Paul Werbos invented backpropagation in 1974.
No one cared.
The algorithm lay buried in his doctoral thesis,
forgotten for over a decade.
In 1986, Rumelhart, Hinton, and Williams
“rediscovered” the same algorithm.
It was published in Nature.
The world changed.
Why did 1974 fail
while 1986 succeeded?
The answer wasn’t the algorithm—it was context.
By 1986, computers were fast enough,
data was plentiful enough,
and most importantly, people were ready.
But the essential question remains.
What exactly is backpropagation?
The Definition of Learning: Reducing Wrongness
Neural network learning is simple.
Predict, fail, correct.
Repeat this process tens of thousands of times.
Show the network an image labeled “cat.”
The network predicts “dog.”
Wrong.
This “wrongness” expressed as a number is the loss function.
The distance between prediction and truth.
Reducing this distance is all that learning is.
The problem is method.
A neural network has millions of weights.
Which weights should be adjusted, and by how much,
to reduce the loss?
You can’t try every combination.
If there are 1 million weights
and each can take 1,000 values,
the possible combinations number 1000^1,000,000.
More than the atoms in the universe.
A smarter approach is needed.
Gradient Descent: Navigating a Mountain Blindfolded
Imagine you’re lost on a fog-covered mountain.
You can’t see ahead.
You have no map.
You need to reach the lowest point in the valley.
What would you do?
Feel the slope beneath your feet.
Take one step in the steepest downward direction.
Feel the slope again.
Take another step.
This is gradient descent.
Think of the loss function as a mountain.
The loss changes depending on weight values.
Graph this, and you get a bumpy terrain.
Our goal is to find the lowest point.
That’s where loss is smallest.
Where the optimal weight combination lives.
The gradient tells us “which direction goes uphill.”
Go the opposite way to descend.
Mathematically, the gradient is a partial derivative.
Differentiate the loss function with respect to each weight,
and you know how much the loss changes when that weight changes.
The Chain Rule: Differentiating Deep Networks
Here’s where problems arise.
As we saw in the structural difference between ML and DL, the core of deep learning is depth.

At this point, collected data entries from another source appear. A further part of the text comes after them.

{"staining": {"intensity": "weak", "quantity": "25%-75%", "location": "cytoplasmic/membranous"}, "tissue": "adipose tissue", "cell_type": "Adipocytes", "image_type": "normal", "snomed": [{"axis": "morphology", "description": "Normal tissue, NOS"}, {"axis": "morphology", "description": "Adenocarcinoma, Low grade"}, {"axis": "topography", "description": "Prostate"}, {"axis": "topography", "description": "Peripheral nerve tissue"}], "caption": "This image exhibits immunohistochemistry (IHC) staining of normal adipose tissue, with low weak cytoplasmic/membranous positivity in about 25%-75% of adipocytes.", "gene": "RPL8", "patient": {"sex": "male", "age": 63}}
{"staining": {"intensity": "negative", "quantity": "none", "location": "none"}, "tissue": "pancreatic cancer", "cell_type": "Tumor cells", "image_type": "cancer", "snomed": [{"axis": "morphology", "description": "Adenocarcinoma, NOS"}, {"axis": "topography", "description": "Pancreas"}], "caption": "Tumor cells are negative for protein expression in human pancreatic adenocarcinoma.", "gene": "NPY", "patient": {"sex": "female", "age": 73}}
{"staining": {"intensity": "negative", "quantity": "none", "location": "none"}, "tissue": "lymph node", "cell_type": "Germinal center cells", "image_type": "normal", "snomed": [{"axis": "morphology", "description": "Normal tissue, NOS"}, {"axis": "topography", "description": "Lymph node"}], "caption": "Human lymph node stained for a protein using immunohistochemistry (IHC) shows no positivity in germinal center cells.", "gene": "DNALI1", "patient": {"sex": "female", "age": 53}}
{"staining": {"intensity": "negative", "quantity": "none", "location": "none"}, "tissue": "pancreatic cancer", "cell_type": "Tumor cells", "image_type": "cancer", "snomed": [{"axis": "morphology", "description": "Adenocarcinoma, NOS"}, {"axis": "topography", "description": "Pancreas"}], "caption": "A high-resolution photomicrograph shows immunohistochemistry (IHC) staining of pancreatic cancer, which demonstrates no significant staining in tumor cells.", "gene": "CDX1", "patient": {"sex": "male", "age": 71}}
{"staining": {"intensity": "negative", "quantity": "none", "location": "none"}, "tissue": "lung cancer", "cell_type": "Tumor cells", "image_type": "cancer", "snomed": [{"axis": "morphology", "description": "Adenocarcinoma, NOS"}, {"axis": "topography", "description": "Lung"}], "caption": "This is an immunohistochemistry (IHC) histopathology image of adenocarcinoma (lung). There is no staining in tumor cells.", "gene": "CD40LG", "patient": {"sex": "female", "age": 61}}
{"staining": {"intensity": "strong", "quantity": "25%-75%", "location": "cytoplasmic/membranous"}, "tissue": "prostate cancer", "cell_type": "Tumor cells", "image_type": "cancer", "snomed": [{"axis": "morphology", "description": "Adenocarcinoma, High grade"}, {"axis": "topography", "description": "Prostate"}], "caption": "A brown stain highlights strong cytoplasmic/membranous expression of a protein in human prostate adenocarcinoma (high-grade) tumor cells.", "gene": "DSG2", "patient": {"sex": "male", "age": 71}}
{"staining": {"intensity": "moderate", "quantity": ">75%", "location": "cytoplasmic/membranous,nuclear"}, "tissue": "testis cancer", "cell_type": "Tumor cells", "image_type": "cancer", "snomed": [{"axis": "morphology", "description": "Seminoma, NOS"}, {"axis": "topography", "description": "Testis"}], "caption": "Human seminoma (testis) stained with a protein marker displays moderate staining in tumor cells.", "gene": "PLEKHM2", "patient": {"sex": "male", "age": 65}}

Multiple layers stacked together.
Input passes through the first layer to the second,
through the second to the third.
Loss is calculated at the very end.
But how do we know the effect of first-layer weights
on the final loss?
The answer is calculus’s chain rule.
The derivative of f(g(x)) is f'(g(x)) × g'(x).
To differentiate a composite function,
multiply the derivatives of each function.
A neural network is a giant composite function.
Layer1(Layer2(Layer3(…input…)))
Start from the last layer
and multiply each layer’s derivative in sequence,
and you can reach the first layer.
This is backpropagation.
Propagate the error backward.
From output toward input.
Calculate how much each weight contributed to the final error.
How Backpropagation Works
Let’s look at the specifics.
Forward Pass
Input data passes through the network.
At each layer, it’s multiplied by weights and passed through activation functions.
A final output emerges.
Loss Calculation
Compare the output to the correct answer.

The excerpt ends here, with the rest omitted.